Dramatic Drop in IOLA Revenues Could Cost Legal Aid $4.5 Million in Funding for Civil Practice Clients, Says Steven Banks

Plunging interest rates causing a dramatic drop in IOLA (Interest On Lawyer Accounts) Fund revenues pose a potential "long-term looming crisis" in funding for civil legal services for low-income individuals and families throughout the State, predicted Steven Banks, Attorney-in-Chief of The Legal Aid Society. Banks told The New York Law Journal that The Legal Aid Society stands to lose $4.5 million, or nearly two-thirds of the current year funding generated through the IOLA Fund, for the Society's civil clients.

Assemblywoman Helene Weinstein, Chairperson of the Assemb ly Judiciary Committee, said the State is facing a "staggering" gap in funding for civil legal services because of the situation with the IOLA Fund. Read more in The New York Law Journal story.

Provided data:

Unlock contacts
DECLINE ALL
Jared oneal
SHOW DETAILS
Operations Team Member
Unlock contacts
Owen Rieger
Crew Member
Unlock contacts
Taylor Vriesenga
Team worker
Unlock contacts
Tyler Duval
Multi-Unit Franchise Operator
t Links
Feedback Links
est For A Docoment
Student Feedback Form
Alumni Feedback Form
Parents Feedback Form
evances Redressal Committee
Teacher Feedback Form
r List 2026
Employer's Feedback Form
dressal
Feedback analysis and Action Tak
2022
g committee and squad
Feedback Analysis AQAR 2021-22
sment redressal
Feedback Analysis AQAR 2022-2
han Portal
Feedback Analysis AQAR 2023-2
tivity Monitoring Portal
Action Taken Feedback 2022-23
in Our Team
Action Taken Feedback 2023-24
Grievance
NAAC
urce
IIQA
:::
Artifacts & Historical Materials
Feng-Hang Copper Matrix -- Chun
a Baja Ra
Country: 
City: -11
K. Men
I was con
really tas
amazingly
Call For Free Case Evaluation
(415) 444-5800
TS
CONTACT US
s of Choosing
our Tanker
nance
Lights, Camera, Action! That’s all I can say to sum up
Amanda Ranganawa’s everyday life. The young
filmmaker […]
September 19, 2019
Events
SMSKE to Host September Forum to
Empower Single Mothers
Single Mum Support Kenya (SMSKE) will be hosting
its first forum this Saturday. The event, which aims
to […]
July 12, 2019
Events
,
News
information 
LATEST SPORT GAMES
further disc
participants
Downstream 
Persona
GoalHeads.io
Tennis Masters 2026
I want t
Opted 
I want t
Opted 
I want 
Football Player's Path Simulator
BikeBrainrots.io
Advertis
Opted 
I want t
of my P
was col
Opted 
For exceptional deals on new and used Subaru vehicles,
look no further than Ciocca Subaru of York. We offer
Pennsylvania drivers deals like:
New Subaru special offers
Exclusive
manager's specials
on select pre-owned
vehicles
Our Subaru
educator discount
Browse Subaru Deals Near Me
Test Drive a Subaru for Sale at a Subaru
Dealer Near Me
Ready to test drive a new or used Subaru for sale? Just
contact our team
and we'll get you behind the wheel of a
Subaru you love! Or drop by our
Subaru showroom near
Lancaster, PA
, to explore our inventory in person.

How to complete this task:
According to the article about IOLA revenues, how much funding does The Legal Aid Society stand to lose for its civil clients?

Final answer:
$4.5 million, or nearly two-thirds of the current year funding generated through the IOLA Fund.